The following scripture passage might be your prayer:
Show me the way I should go, for to you I lift up my soul... Teach me to do your will, for you are my God; may your good Spirit lead me on level ground. [Psalm 143v8b, 10]
- Take some time and focus on the nearness of God.
- Open yourself to his presence.
"If the only prayer you say in your entire life is, "Thank you," wrote Meister Eckhart, "that would suffice." As you think about the past 24 hours, what causes you to be thankful? Look back over the past day, the big and small aspects of life and recognize what reasons you have to be grateful. Focus on these experiences and encounters, helping your mind and spirit center on the goodness and generosity of God. If you're using a journal, consider capturing your thanks in writing, expressing words of gratitude and giving testimony to God's generosity and faithfulness.
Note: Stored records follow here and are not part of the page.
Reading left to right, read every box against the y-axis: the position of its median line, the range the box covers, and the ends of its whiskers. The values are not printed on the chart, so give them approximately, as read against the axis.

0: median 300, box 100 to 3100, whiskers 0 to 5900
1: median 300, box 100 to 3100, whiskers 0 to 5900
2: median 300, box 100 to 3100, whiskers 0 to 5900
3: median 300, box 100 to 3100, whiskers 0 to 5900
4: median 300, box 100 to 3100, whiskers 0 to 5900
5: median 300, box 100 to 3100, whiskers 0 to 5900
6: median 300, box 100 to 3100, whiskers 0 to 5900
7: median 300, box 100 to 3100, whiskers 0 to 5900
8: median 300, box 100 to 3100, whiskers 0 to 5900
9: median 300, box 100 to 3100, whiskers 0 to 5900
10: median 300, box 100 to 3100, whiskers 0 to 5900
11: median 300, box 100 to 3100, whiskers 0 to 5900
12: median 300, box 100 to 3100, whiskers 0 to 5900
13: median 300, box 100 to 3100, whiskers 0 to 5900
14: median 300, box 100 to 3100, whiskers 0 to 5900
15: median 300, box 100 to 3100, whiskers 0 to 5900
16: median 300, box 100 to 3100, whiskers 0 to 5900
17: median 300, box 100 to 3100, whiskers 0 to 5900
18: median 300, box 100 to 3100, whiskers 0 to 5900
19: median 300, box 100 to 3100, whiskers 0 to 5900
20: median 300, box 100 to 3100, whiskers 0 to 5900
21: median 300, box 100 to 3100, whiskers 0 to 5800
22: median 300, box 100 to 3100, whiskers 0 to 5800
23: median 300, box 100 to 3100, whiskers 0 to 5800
Find encouragement and reminders of God's goodness, and be thankful.
The following Scripture might be your prayer as you begin:
Praise be to the God of our Lord Jesus Christ, who has blessed us in Christ with every spiritual blessing in the heavens. [Ephesians 1v3]
- Over the past 24 hours, for what are you most grateful? What makes you feel thankful?
- Express your gratitude to God.
Over-packed lives can rob us of the opportunity to learn from the past, to see how yesterday might inform today. "Where did time go?!" we ask ourselves, often struggling to remember what we did just a week ago. Here we can benefit again from taking time to look back over the past 24 hours. By intentionally reviewing our interactions, responses, feelings and intentions, we can avoid letting days speed by. We can pause to learn more about ourselves and about God's activity in our lives.
Try to look back objectively as you review. Rather than interpreting, justifying, or rationalizing, the intent is to observe and remember. Allow your mind to wander the situations you've been in and to notice details.
You might begin with the following prayer:
Show me the way I should go, for to you I lift up my soul... Teach me to do your will, for you are my God; may your good Spirit lead me on level ground." [Psalm 143v8b, 10]
- When or where in the past 24 hours were you cooperating most fully with God's action in your life? When were you resisting?
- What habits and life patterns do you notice from the past day?
Having spent time remembering, it seems natural to want to respond in some way. Take time to journal or pray, expressing your thoughts on the actions, attitudes, feelings, and interactions you've remembered as a part of this exercise. You might need to seek forgiveness, ask for direction, share a concern, express gratitude, or resolve to make changes and move forward (repentance). Allow your observations to guide your responses.
You might begin with the following prayer:
May the God of peace, who through the blood of the eternal covenant brought back from the dead our Lord Jesus, that great Shepherd, equip you with everything good for going his will, and may he work in us what is pleasing to him, through Jesus Christ, to whom be glory for ever and ever. Amen. [Hebrews 13v20-21]
- Beginning today, how do you want to live your life differently?
- What patterns do you want to keep living tomorrow?